Skeletal landmark data
※ ※ ※

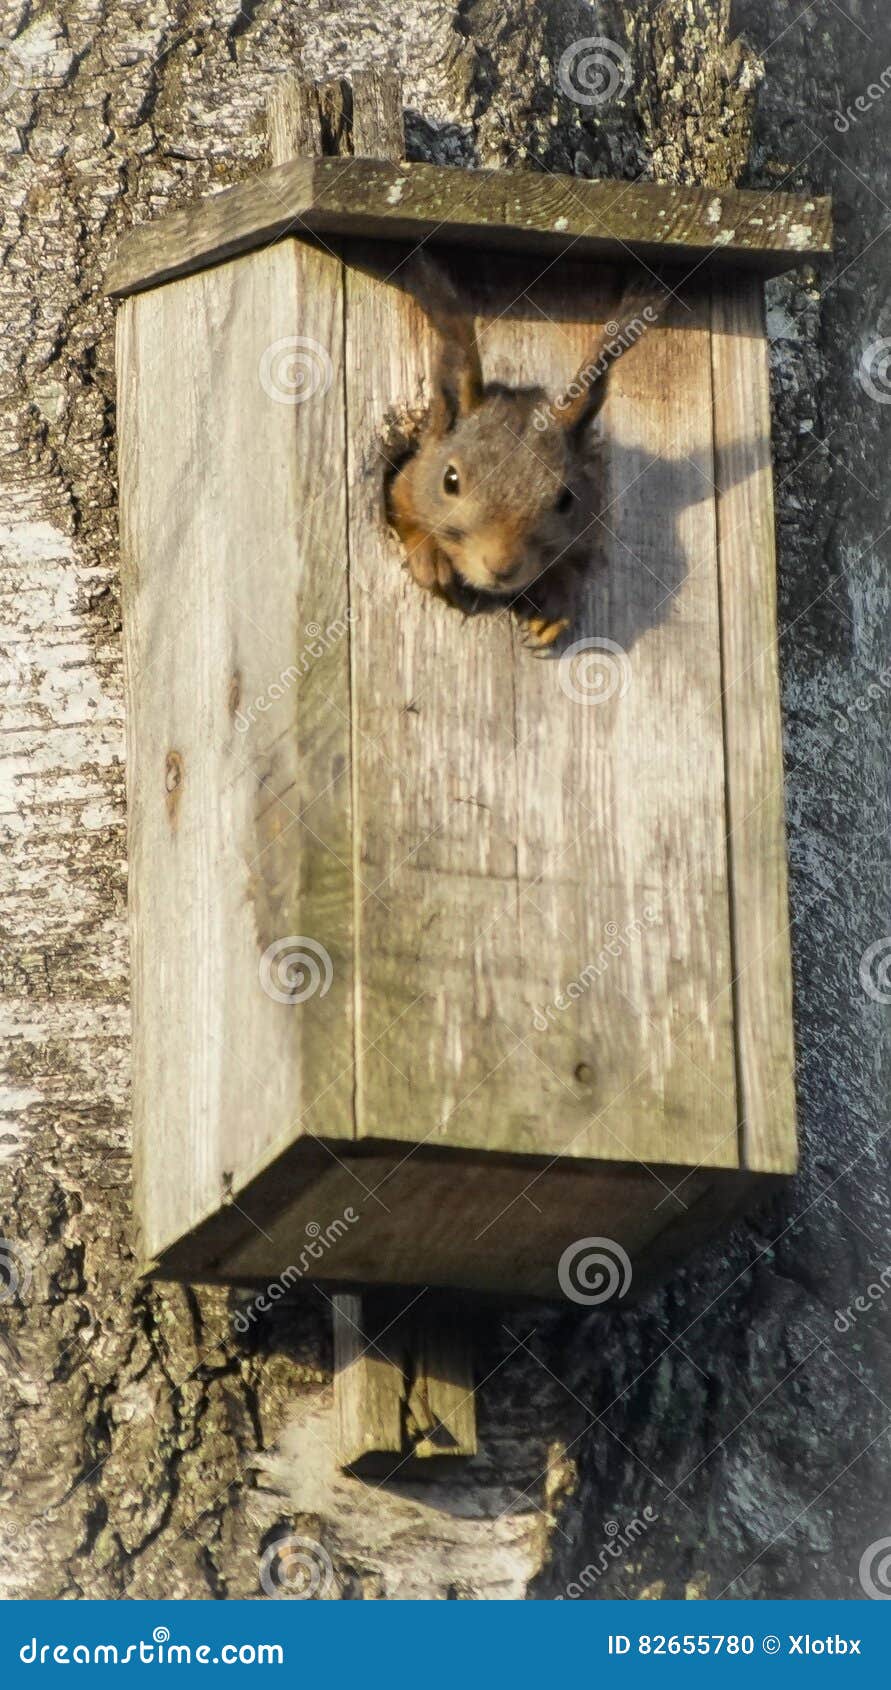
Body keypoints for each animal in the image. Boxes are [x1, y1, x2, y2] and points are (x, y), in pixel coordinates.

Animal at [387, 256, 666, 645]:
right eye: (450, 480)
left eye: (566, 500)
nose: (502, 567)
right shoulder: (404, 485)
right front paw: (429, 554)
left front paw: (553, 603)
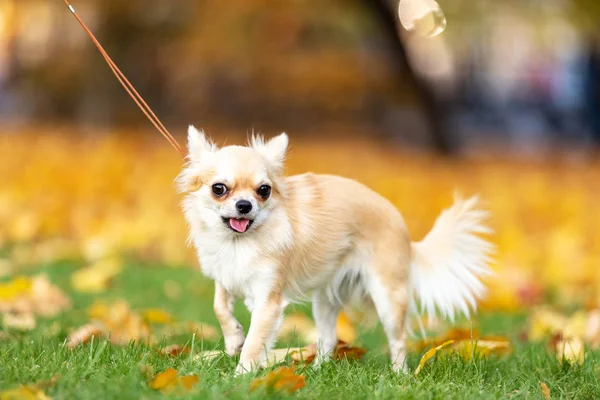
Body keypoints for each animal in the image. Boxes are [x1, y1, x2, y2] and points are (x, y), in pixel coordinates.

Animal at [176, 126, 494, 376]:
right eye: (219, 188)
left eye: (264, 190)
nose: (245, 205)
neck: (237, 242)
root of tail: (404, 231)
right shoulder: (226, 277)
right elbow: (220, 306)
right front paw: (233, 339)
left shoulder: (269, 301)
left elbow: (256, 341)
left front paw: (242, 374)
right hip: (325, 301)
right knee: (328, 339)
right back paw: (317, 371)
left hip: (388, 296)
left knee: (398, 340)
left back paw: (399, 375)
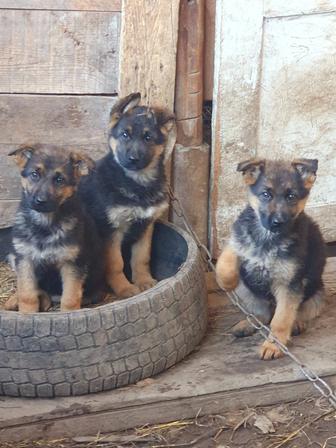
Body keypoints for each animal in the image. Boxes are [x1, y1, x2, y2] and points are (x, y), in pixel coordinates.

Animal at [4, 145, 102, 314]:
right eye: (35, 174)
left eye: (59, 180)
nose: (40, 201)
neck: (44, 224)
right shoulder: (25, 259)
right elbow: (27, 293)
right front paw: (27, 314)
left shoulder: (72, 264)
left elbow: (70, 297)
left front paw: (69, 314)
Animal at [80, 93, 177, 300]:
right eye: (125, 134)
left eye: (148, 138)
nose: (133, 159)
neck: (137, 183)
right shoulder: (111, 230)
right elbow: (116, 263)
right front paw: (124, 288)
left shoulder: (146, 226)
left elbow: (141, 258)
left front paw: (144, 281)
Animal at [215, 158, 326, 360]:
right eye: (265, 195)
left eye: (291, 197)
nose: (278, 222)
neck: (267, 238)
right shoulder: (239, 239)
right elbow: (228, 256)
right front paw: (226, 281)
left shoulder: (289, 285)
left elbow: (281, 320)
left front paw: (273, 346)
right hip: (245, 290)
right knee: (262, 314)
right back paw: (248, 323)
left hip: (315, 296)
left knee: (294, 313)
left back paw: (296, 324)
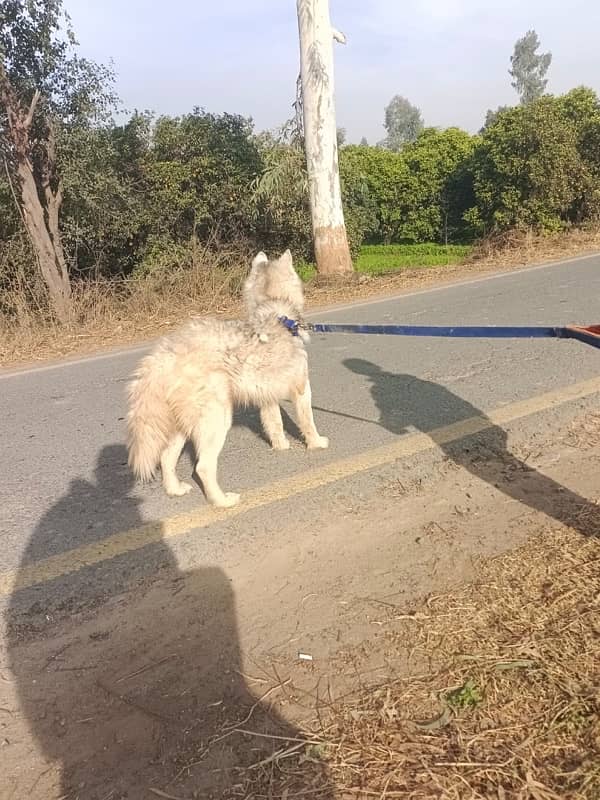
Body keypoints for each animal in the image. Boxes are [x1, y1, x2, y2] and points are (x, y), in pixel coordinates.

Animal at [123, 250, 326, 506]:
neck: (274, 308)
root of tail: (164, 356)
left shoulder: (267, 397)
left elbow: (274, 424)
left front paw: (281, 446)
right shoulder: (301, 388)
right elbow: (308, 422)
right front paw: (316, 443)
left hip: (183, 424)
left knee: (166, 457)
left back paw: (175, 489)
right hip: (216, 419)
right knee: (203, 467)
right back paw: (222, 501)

※ ※ ※

> Exercise objective
Copy out the range of lines above starting at the line with "right shoulder: (25, 259)" and ending at the line with "left back paw: (296, 324)", exactly and including both.

> Response to this task
right shoulder: (25, 259)
right elbow: (27, 293)
right front paw: (27, 314)
left shoulder: (72, 264)
left elbow: (70, 297)
left front paw: (69, 314)
Animal at [80, 93, 177, 300]:
right eye: (125, 134)
left eye: (148, 138)
nose: (133, 159)
neck: (137, 183)
right shoulder: (111, 230)
right elbow: (116, 263)
right front paw: (124, 288)
left shoulder: (146, 226)
left elbow: (141, 258)
left front paw: (144, 281)
Animal at [215, 158, 326, 360]:
right eye: (265, 195)
left eye: (291, 197)
nose: (278, 222)
neck: (267, 238)
right shoulder: (239, 239)
right elbow: (228, 256)
right front paw: (226, 281)
left shoulder: (289, 285)
left elbow: (281, 320)
left front paw: (273, 346)
right hip: (245, 290)
right knee: (262, 314)
right back paw: (248, 323)
left hip: (315, 296)
left knee: (294, 313)
left back paw: (296, 324)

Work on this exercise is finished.